As humans, we're pretty good at tuning our hearing in to certain targets, like a specific person in a crowded room. But computers can take this much further.
So far, in fact, that a new piece of artificial intelligence has been taught to watch people playing music, then completely separate the sound of their instruments on demand, letting you hear one and not the other.
Developed by the Computer Science and Artificial Intelligence Laboratory (CSAIL) at the Massachusetts Institute of Technology, the software was trained by being shown over 60 hours of footage of musical performances. Called 'PixelPlayer', the AI understands where in the frame the instrument is, what is sounds like, and how to separate that sound.
Sit two people next to each other, one playing guitar and the other playing flute, shoot a video, show it to the AI, and the sound of each instrument can be separated and played independently just by clicking on it.
What makes this AI different to previous attempts to separate sound, is that it uses video as well as audio to identify the instrument's sound and isolate it. Beyond just listening, the AI analyzes each pixel of the video and creates a set of components which represent the sound from each pixel. The AI surprised researchers with how well it could achieve this.
Hang Zhao, lead author for the project, told MIT News: "We expected a best-case scenario where we could recognize which instruments make which kinds of sounds. We were surprised that we could actually spatially locate the instruments at the pixel level. Being able to do that opens up a lot of possibilities, like being able to edit the audio of individual instruments by a single click on the video."

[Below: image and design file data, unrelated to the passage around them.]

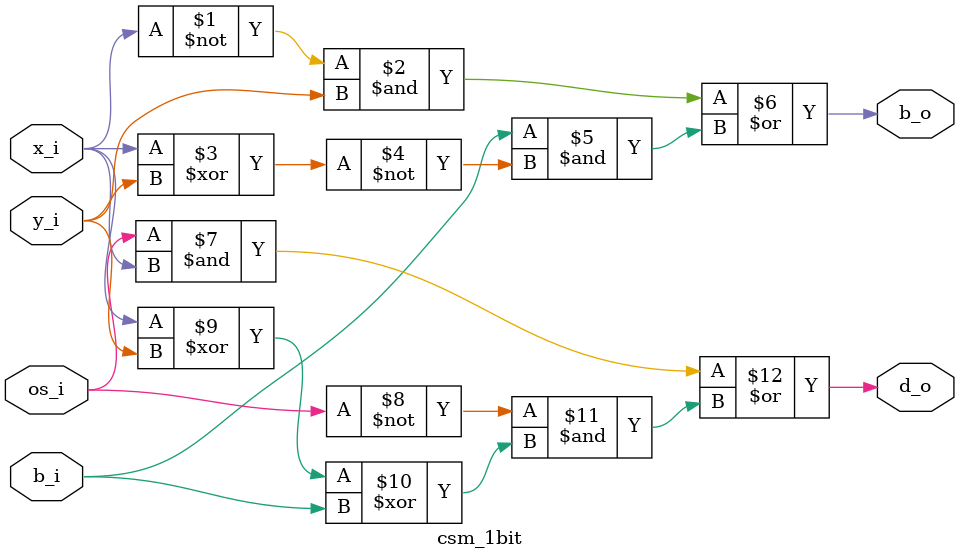
<source format=sv>
module csm_1bit(
    //inputs
    input logic x_i,
    input logic y_i,
    input logic b_i,
    input logic os_i,
    //outputs
    output logic b_o,
    output logic d_o
);
    //code
    assign b_o = (~x_i & y_i) | (b_i & ~(x_i ^ y_i));
    assign d_o = (os_i & x_i) | (~os_i & (x_i ^ y_i ^ b_i));
endmodule : csm_1bit

</source>
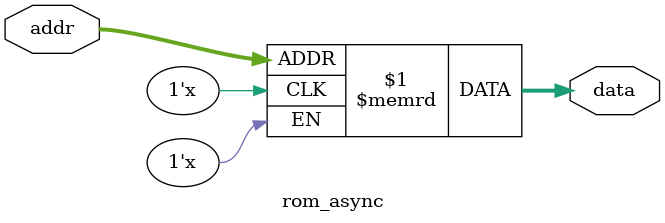
<source format=v>
`default_nettype none

module rom_async #(
    parameter WIDTH=8,
    parameter DEPTH=256,
    parameter INIT_F="",
    localparam ADDRW=$clog2(DEPTH)
    ) (
    input wire [ADDRW-1:0] addr,
    output     [WIDTH-1:0] data
    );

    reg [WIDTH-1:0] memory [DEPTH];

    initial begin
        if (INIT_F != 0) begin
            $display("Creating rom_async from init file '%s'.", INIT_F);
            $readmemh(INIT_F, memory);
        end
    end

    assign data = memory[addr];
endmodule

</source>
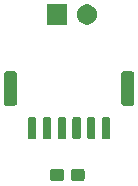
<source format=gbr>
G04 #@! TF.GenerationSoftware,KiCad,Pcbnew,(5.1.4)-1*
G04 #@! TF.CreationDate,2021-04-01T21:41:31+08:00*
G04 #@! TF.ProjectId,ma730,6d613733-302e-46b6-9963-61645f706362,rev?*
G04 #@! TF.SameCoordinates,Original*
G04 #@! TF.FileFunction,Soldermask,Top*
G04 #@! TF.FilePolarity,Negative*
%FSLAX46Y46*%
G04 Gerber Fmt 4.6, Leading zero omitted, Abs format (unit mm)*
G04 Created by KiCad (PCBNEW (5.1.4)-1) date 2021-04-01 21:41:31*
%MOMM*%
%LPD*%
G04 APERTURE LIST*
%ADD10C,0.100000*%
G04 APERTURE END LIST*
D10*
G36*
X97389499Y-113378445D02*
G01*
X97426995Y-113389820D01*
X97461554Y-113408292D01*
X97491847Y-113433153D01*
X97516708Y-113463446D01*
X97535180Y-113498005D01*
X97546555Y-113535501D01*
X97551000Y-113580638D01*
X97551000Y-114219362D01*
X97546555Y-114264499D01*
X97535180Y-114301995D01*
X97516708Y-114336554D01*
X97491847Y-114366847D01*
X97461554Y-114391708D01*
X97426995Y-114410180D01*
X97389499Y-114421555D01*
X97344362Y-114426000D01*
X96605638Y-114426000D01*
X96560501Y-114421555D01*
X96523005Y-114410180D01*
X96488446Y-114391708D01*
X96458153Y-114366847D01*
X96433292Y-114336554D01*
X96414820Y-114301995D01*
X96403445Y-114264499D01*
X96399000Y-114219362D01*
X96399000Y-113580638D01*
X96403445Y-113535501D01*
X96414820Y-113498005D01*
X96433292Y-113463446D01*
X96458153Y-113433153D01*
X96488446Y-113408292D01*
X96523005Y-113389820D01*
X96560501Y-113378445D01*
X96605638Y-113374000D01*
X97344362Y-113374000D01*
X97389499Y-113378445D01*
X97389499Y-113378445D01*
G37*
G36*
X99139499Y-113378445D02*
G01*
X99176995Y-113389820D01*
X99211554Y-113408292D01*
X99241847Y-113433153D01*
X99266708Y-113463446D01*
X99285180Y-113498005D01*
X99296555Y-113535501D01*
X99301000Y-113580638D01*
X99301000Y-114219362D01*
X99296555Y-114264499D01*
X99285180Y-114301995D01*
X99266708Y-114336554D01*
X99241847Y-114366847D01*
X99211554Y-114391708D01*
X99176995Y-114410180D01*
X99139499Y-114421555D01*
X99094362Y-114426000D01*
X98355638Y-114426000D01*
X98310501Y-114421555D01*
X98273005Y-114410180D01*
X98238446Y-114391708D01*
X98208153Y-114366847D01*
X98183292Y-114336554D01*
X98164820Y-114301995D01*
X98153445Y-114264499D01*
X98149000Y-114219362D01*
X98149000Y-113580638D01*
X98153445Y-113535501D01*
X98164820Y-113498005D01*
X98183292Y-113463446D01*
X98208153Y-113433153D01*
X98238446Y-113408292D01*
X98273005Y-113389820D01*
X98310501Y-113378445D01*
X98355638Y-113374000D01*
X99094362Y-113374000D01*
X99139499Y-113378445D01*
X99139499Y-113378445D01*
G37*
G36*
X98884928Y-109051764D02*
G01*
X98906009Y-109058160D01*
X98925445Y-109068548D01*
X98942476Y-109082524D01*
X98956452Y-109099555D01*
X98966840Y-109118991D01*
X98973236Y-109140072D01*
X98976000Y-109168140D01*
X98976000Y-110731860D01*
X98973236Y-110759928D01*
X98966840Y-110781009D01*
X98956452Y-110800445D01*
X98942476Y-110817476D01*
X98925445Y-110831452D01*
X98906009Y-110841840D01*
X98884928Y-110848236D01*
X98856860Y-110851000D01*
X98393140Y-110851000D01*
X98365072Y-110848236D01*
X98343991Y-110841840D01*
X98324555Y-110831452D01*
X98307524Y-110817476D01*
X98293548Y-110800445D01*
X98283160Y-110781009D01*
X98276764Y-110759928D01*
X98274000Y-110731860D01*
X98274000Y-109168140D01*
X98276764Y-109140072D01*
X98283160Y-109118991D01*
X98293548Y-109099555D01*
X98307524Y-109082524D01*
X98324555Y-109068548D01*
X98343991Y-109058160D01*
X98365072Y-109051764D01*
X98393140Y-109049000D01*
X98856860Y-109049000D01*
X98884928Y-109051764D01*
X98884928Y-109051764D01*
G37*
G36*
X101384928Y-109051764D02*
G01*
X101406009Y-109058160D01*
X101425445Y-109068548D01*
X101442476Y-109082524D01*
X101456452Y-109099555D01*
X101466840Y-109118991D01*
X101473236Y-109140072D01*
X101476000Y-109168140D01*
X101476000Y-110731860D01*
X101473236Y-110759928D01*
X101466840Y-110781009D01*
X101456452Y-110800445D01*
X101442476Y-110817476D01*
X101425445Y-110831452D01*
X101406009Y-110841840D01*
X101384928Y-110848236D01*
X101356860Y-110851000D01*
X100893140Y-110851000D01*
X100865072Y-110848236D01*
X100843991Y-110841840D01*
X100824555Y-110831452D01*
X100807524Y-110817476D01*
X100793548Y-110800445D01*
X100783160Y-110781009D01*
X100776764Y-110759928D01*
X100774000Y-110731860D01*
X100774000Y-109168140D01*
X100776764Y-109140072D01*
X100783160Y-109118991D01*
X100793548Y-109099555D01*
X100807524Y-109082524D01*
X100824555Y-109068548D01*
X100843991Y-109058160D01*
X100865072Y-109051764D01*
X100893140Y-109049000D01*
X101356860Y-109049000D01*
X101384928Y-109051764D01*
X101384928Y-109051764D01*
G37*
G36*
X95134928Y-109051764D02*
G01*
X95156009Y-109058160D01*
X95175445Y-109068548D01*
X95192476Y-109082524D01*
X95206452Y-109099555D01*
X95216840Y-109118991D01*
X95223236Y-109140072D01*
X95226000Y-109168140D01*
X95226000Y-110731860D01*
X95223236Y-110759928D01*
X95216840Y-110781009D01*
X95206452Y-110800445D01*
X95192476Y-110817476D01*
X95175445Y-110831452D01*
X95156009Y-110841840D01*
X95134928Y-110848236D01*
X95106860Y-110851000D01*
X94643140Y-110851000D01*
X94615072Y-110848236D01*
X94593991Y-110841840D01*
X94574555Y-110831452D01*
X94557524Y-110817476D01*
X94543548Y-110800445D01*
X94533160Y-110781009D01*
X94526764Y-110759928D01*
X94524000Y-110731860D01*
X94524000Y-109168140D01*
X94526764Y-109140072D01*
X94533160Y-109118991D01*
X94543548Y-109099555D01*
X94557524Y-109082524D01*
X94574555Y-109068548D01*
X94593991Y-109058160D01*
X94615072Y-109051764D01*
X94643140Y-109049000D01*
X95106860Y-109049000D01*
X95134928Y-109051764D01*
X95134928Y-109051764D01*
G37*
G36*
X96384928Y-109051764D02*
G01*
X96406009Y-109058160D01*
X96425445Y-109068548D01*
X96442476Y-109082524D01*
X96456452Y-109099555D01*
X96466840Y-109118991D01*
X96473236Y-109140072D01*
X96476000Y-109168140D01*
X96476000Y-110731860D01*
X96473236Y-110759928D01*
X96466840Y-110781009D01*
X96456452Y-110800445D01*
X96442476Y-110817476D01*
X96425445Y-110831452D01*
X96406009Y-110841840D01*
X96384928Y-110848236D01*
X96356860Y-110851000D01*
X95893140Y-110851000D01*
X95865072Y-110848236D01*
X95843991Y-110841840D01*
X95824555Y-110831452D01*
X95807524Y-110817476D01*
X95793548Y-110800445D01*
X95783160Y-110781009D01*
X95776764Y-110759928D01*
X95774000Y-110731860D01*
X95774000Y-109168140D01*
X95776764Y-109140072D01*
X95783160Y-109118991D01*
X95793548Y-109099555D01*
X95807524Y-109082524D01*
X95824555Y-109068548D01*
X95843991Y-109058160D01*
X95865072Y-109051764D01*
X95893140Y-109049000D01*
X96356860Y-109049000D01*
X96384928Y-109051764D01*
X96384928Y-109051764D01*
G37*
G36*
X97634928Y-109051764D02*
G01*
X97656009Y-109058160D01*
X97675445Y-109068548D01*
X97692476Y-109082524D01*
X97706452Y-109099555D01*
X97716840Y-109118991D01*
X97723236Y-109140072D01*
X97726000Y-109168140D01*
X97726000Y-110731860D01*
X97723236Y-110759928D01*
X97716840Y-110781009D01*
X97706452Y-110800445D01*
X97692476Y-110817476D01*
X97675445Y-110831452D01*
X97656009Y-110841840D01*
X97634928Y-110848236D01*
X97606860Y-110851000D01*
X97143140Y-110851000D01*
X97115072Y-110848236D01*
X97093991Y-110841840D01*
X97074555Y-110831452D01*
X97057524Y-110817476D01*
X97043548Y-110800445D01*
X97033160Y-110781009D01*
X97026764Y-110759928D01*
X97024000Y-110731860D01*
X97024000Y-109168140D01*
X97026764Y-109140072D01*
X97033160Y-109118991D01*
X97043548Y-109099555D01*
X97057524Y-109082524D01*
X97074555Y-109068548D01*
X97093991Y-109058160D01*
X97115072Y-109051764D01*
X97143140Y-109049000D01*
X97606860Y-109049000D01*
X97634928Y-109051764D01*
X97634928Y-109051764D01*
G37*
G36*
X100134928Y-109051764D02*
G01*
X100156009Y-109058160D01*
X100175445Y-109068548D01*
X100192476Y-109082524D01*
X100206452Y-109099555D01*
X100216840Y-109118991D01*
X100223236Y-109140072D01*
X100226000Y-109168140D01*
X100226000Y-110731860D01*
X100223236Y-110759928D01*
X100216840Y-110781009D01*
X100206452Y-110800445D01*
X100192476Y-110817476D01*
X100175445Y-110831452D01*
X100156009Y-110841840D01*
X100134928Y-110848236D01*
X100106860Y-110851000D01*
X99643140Y-110851000D01*
X99615072Y-110848236D01*
X99593991Y-110841840D01*
X99574555Y-110831452D01*
X99557524Y-110817476D01*
X99543548Y-110800445D01*
X99533160Y-110781009D01*
X99526764Y-110759928D01*
X99524000Y-110731860D01*
X99524000Y-109168140D01*
X99526764Y-109140072D01*
X99533160Y-109118991D01*
X99543548Y-109099555D01*
X99557524Y-109082524D01*
X99574555Y-109068548D01*
X99593991Y-109058160D01*
X99615072Y-109051764D01*
X99643140Y-109049000D01*
X100106860Y-109049000D01*
X100134928Y-109051764D01*
X100134928Y-109051764D01*
G37*
G36*
X103354434Y-105153686D02*
G01*
X103394284Y-105165774D01*
X103430999Y-105185399D01*
X103463186Y-105211814D01*
X103489601Y-105244001D01*
X103509226Y-105280716D01*
X103521314Y-105320566D01*
X103526000Y-105368141D01*
X103526000Y-107831859D01*
X103521314Y-107879434D01*
X103509226Y-107919284D01*
X103489601Y-107955999D01*
X103463186Y-107988186D01*
X103430999Y-108014601D01*
X103394284Y-108034226D01*
X103354434Y-108046314D01*
X103306859Y-108051000D01*
X102643141Y-108051000D01*
X102595566Y-108046314D01*
X102555716Y-108034226D01*
X102519001Y-108014601D01*
X102486814Y-107988186D01*
X102460399Y-107955999D01*
X102440774Y-107919284D01*
X102428686Y-107879434D01*
X102424000Y-107831859D01*
X102424000Y-105368141D01*
X102428686Y-105320566D01*
X102440774Y-105280716D01*
X102460399Y-105244001D01*
X102486814Y-105211814D01*
X102519001Y-105185399D01*
X102555716Y-105165774D01*
X102595566Y-105153686D01*
X102643141Y-105149000D01*
X103306859Y-105149000D01*
X103354434Y-105153686D01*
X103354434Y-105153686D01*
G37*
G36*
X93404434Y-105153686D02*
G01*
X93444284Y-105165774D01*
X93480999Y-105185399D01*
X93513186Y-105211814D01*
X93539601Y-105244001D01*
X93559226Y-105280716D01*
X93571314Y-105320566D01*
X93576000Y-105368141D01*
X93576000Y-107831859D01*
X93571314Y-107879434D01*
X93559226Y-107919284D01*
X93539601Y-107955999D01*
X93513186Y-107988186D01*
X93480999Y-108014601D01*
X93444284Y-108034226D01*
X93404434Y-108046314D01*
X93356859Y-108051000D01*
X92693141Y-108051000D01*
X92645566Y-108046314D01*
X92605716Y-108034226D01*
X92569001Y-108014601D01*
X92536814Y-107988186D01*
X92510399Y-107955999D01*
X92490774Y-107919284D01*
X92478686Y-107879434D01*
X92474000Y-107831859D01*
X92474000Y-105368141D01*
X92478686Y-105320566D01*
X92490774Y-105280716D01*
X92510399Y-105244001D01*
X92536814Y-105211814D01*
X92569001Y-105185399D01*
X92605716Y-105165774D01*
X92645566Y-105153686D01*
X92693141Y-105149000D01*
X93356859Y-105149000D01*
X93404434Y-105153686D01*
X93404434Y-105153686D01*
G37*
G36*
X99748228Y-99511703D02*
G01*
X99903100Y-99575853D01*
X100042481Y-99668985D01*
X100161015Y-99787519D01*
X100254147Y-99926900D01*
X100318297Y-100081772D01*
X100351000Y-100246184D01*
X100351000Y-100413816D01*
X100318297Y-100578228D01*
X100254147Y-100733100D01*
X100161015Y-100872481D01*
X100042481Y-100991015D01*
X99903100Y-101084147D01*
X99748228Y-101148297D01*
X99583816Y-101181000D01*
X99416184Y-101181000D01*
X99251772Y-101148297D01*
X99096900Y-101084147D01*
X98957519Y-100991015D01*
X98838985Y-100872481D01*
X98745853Y-100733100D01*
X98681703Y-100578228D01*
X98649000Y-100413816D01*
X98649000Y-100246184D01*
X98681703Y-100081772D01*
X98745853Y-99926900D01*
X98838985Y-99787519D01*
X98957519Y-99668985D01*
X99096900Y-99575853D01*
X99251772Y-99511703D01*
X99416184Y-99479000D01*
X99583816Y-99479000D01*
X99748228Y-99511703D01*
X99748228Y-99511703D01*
G37*
G36*
X97851000Y-101181000D02*
G01*
X96149000Y-101181000D01*
X96149000Y-99479000D01*
X97851000Y-99479000D01*
X97851000Y-101181000D01*
X97851000Y-101181000D01*
G37*
M02*

</source>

Interestingly, because of how the AI uses 'self-supervised' deep learning to understand what it is seeing and hearing, the researchers admit they don't explicitly understand every aspect of how it learns which instrument makes which sound.
Researchers behind the AI say its ability to change the volume of individual instruments means it could, in the future, be used to help engineers improve the sound quality of old concert footage.
The AI has been taught to correctly identify the sounds of more than 20 commonly played instruments, and this number could increase with more training, researchers say. However, in its current state of intelligence it would struggle to tell the difference between two instruments from the same class - such as two types of similar-sounding guitar.